Practical Assignment - :: Distributed Data Processing With Apache Spark
Practical Assignment - :: Distributed Data Processing With Apache Spark
Practical Assignment - :: Distributed Data Processing With Apache Spark
This is an individual assignment. You are not allowed to share your codes with each other.
This assignment is about learning and practicing with the distributed data processing framework
Apache Spark to process large-scale data in a distributive way. Due to in-memory processing, it is
faster than the Hadoop MapReduce framework. Suppose that you want to analyze the files stored
or log files of the users on your distributed storage system. The simplest way is that you should collect
all the files on one server and just write a simple program to analyze the files. However, it is quite
probable that you do not have enough storage to store all the files on the central server. In addition
to this, by doing analysis this way you are utilizing a lot of bandwidth, incurring latency, and requiring
unnecessary central storage. To address these issues, one can use Apache Spark to analyze the data
in a distributive way that is, without moving the data to a central server. By using Spark, each node
in the storage system will analyze its data and send back the result to a central/parent node. In this
way, you do not need data to be transferred to a central place to be analyzed.

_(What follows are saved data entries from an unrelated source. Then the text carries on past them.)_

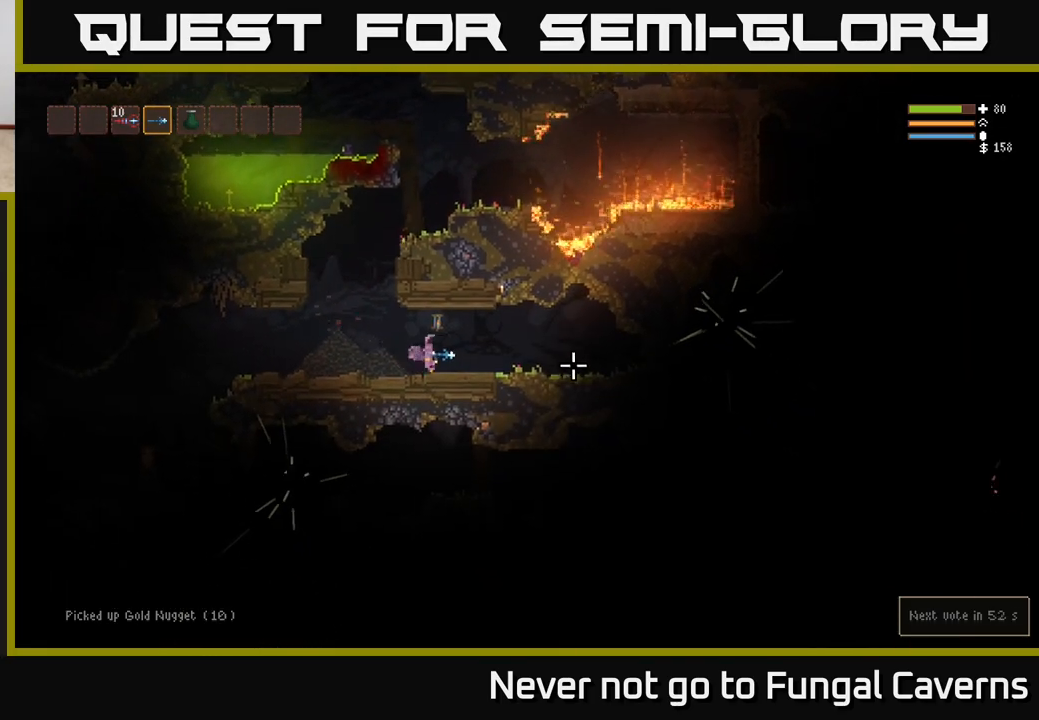
{"buttons": [], "left_stick": "right", "right_stick": "right", "events": [[383, "L2", "down"], [483, "L2", "up"]]}
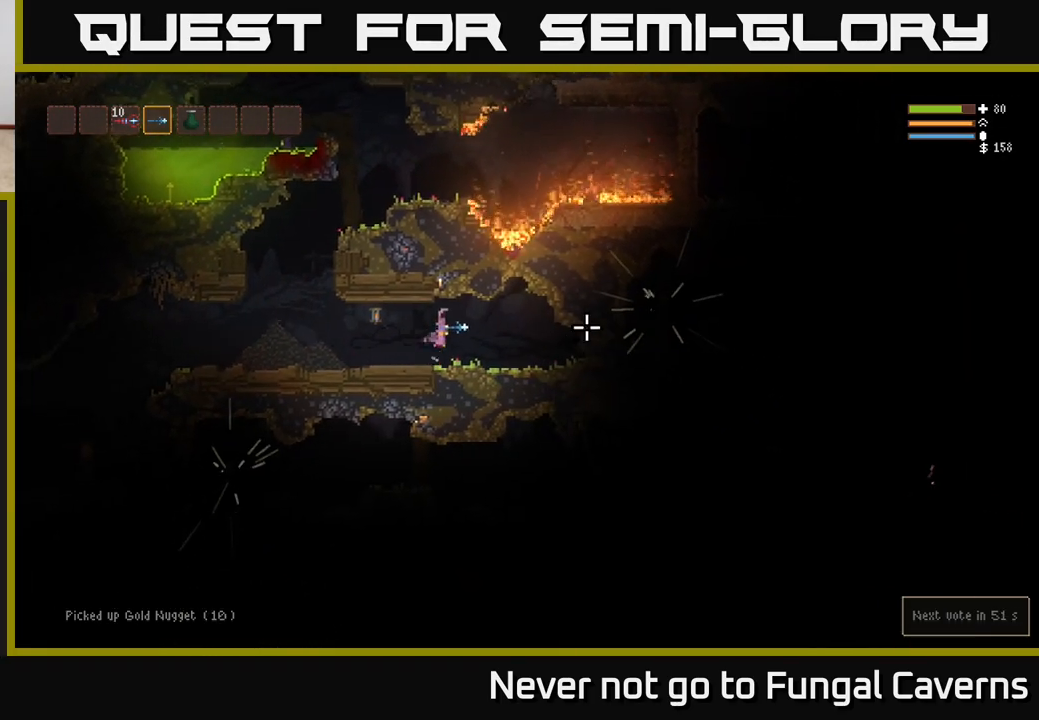
{"buttons": [], "left_stick": "right", "right_stick": "right", "events": []}
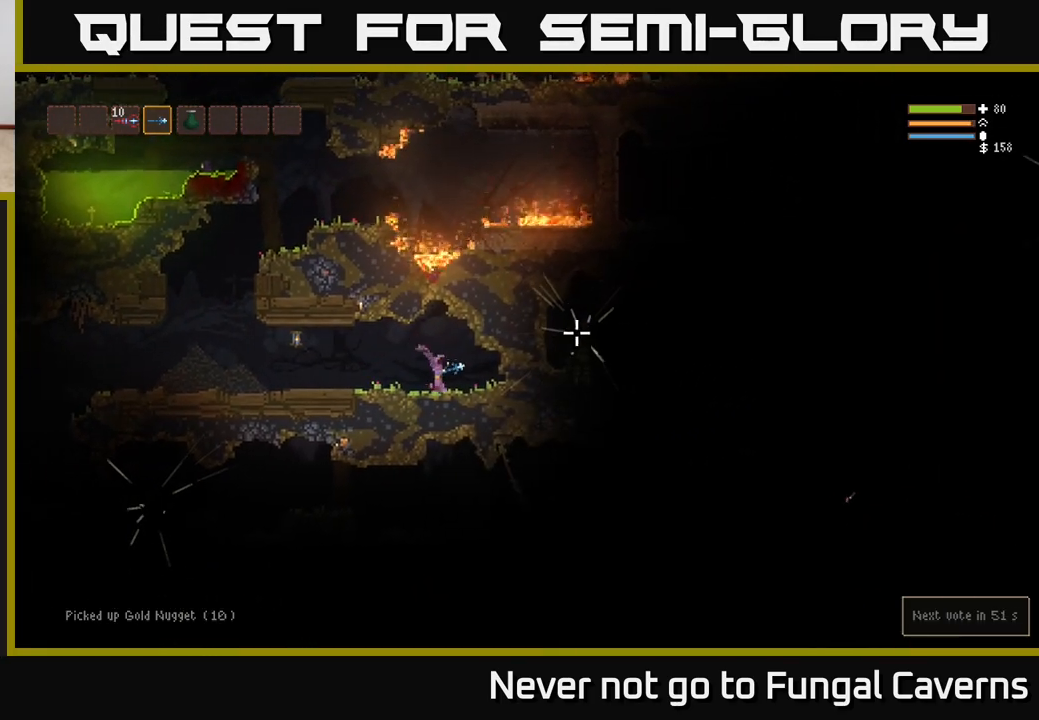
{"buttons": [], "left_stick": "left", "right_stick": "left", "events": [[33, "right_stick", "up-right"], [167, "left_stick", "left"], [250, "L2", "down"], [300, "right_stick", "left"], [400, "L2", "up"]]}
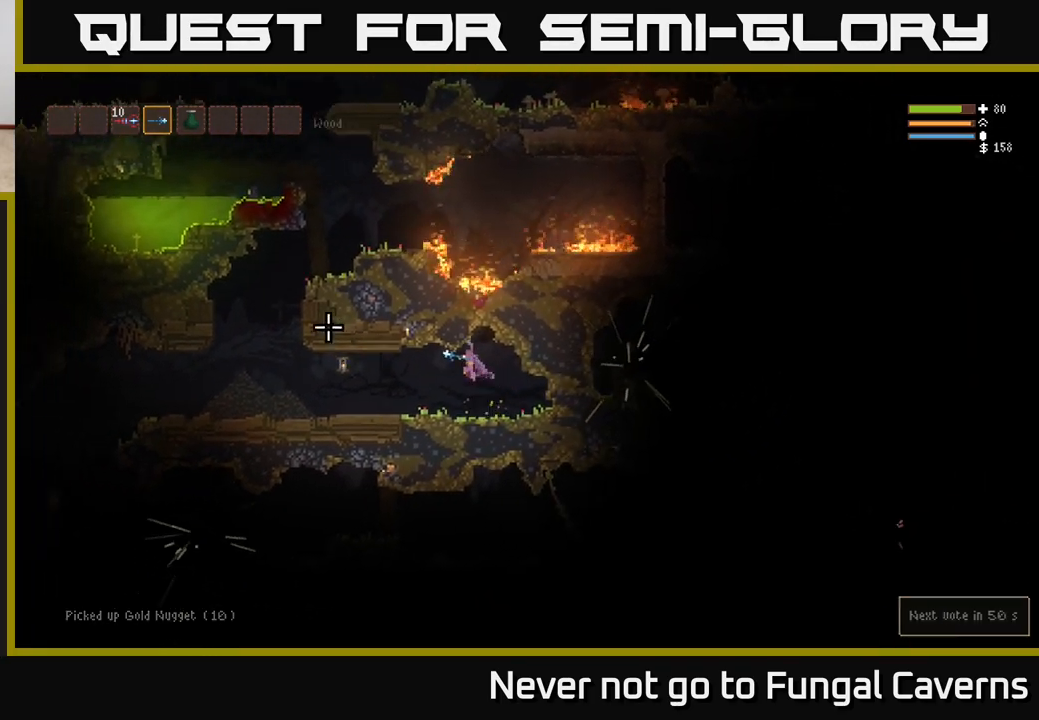
{"buttons": [], "left_stick": "left", "right_stick": "left", "events": []}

The main purpose of this assignment is to make you familiar with the distributive data processing
framework (Apache Spark). You can run Spark in Python, Java, R and Scala. You are free to choose
any language, but it is recommended that you write in Python as it is easier . In this assignment, you
are asked to run Spark on a single machine to analyze the file “book.txt” and files in “numbers.zip”.
Tasks:
1. (10 points)
Using Spark, write a program to count the number of words in “book.txt”.
Example:
Input: “A distributed system is a collection of autonomous computing elements that
appears to its users as a single coherent system.”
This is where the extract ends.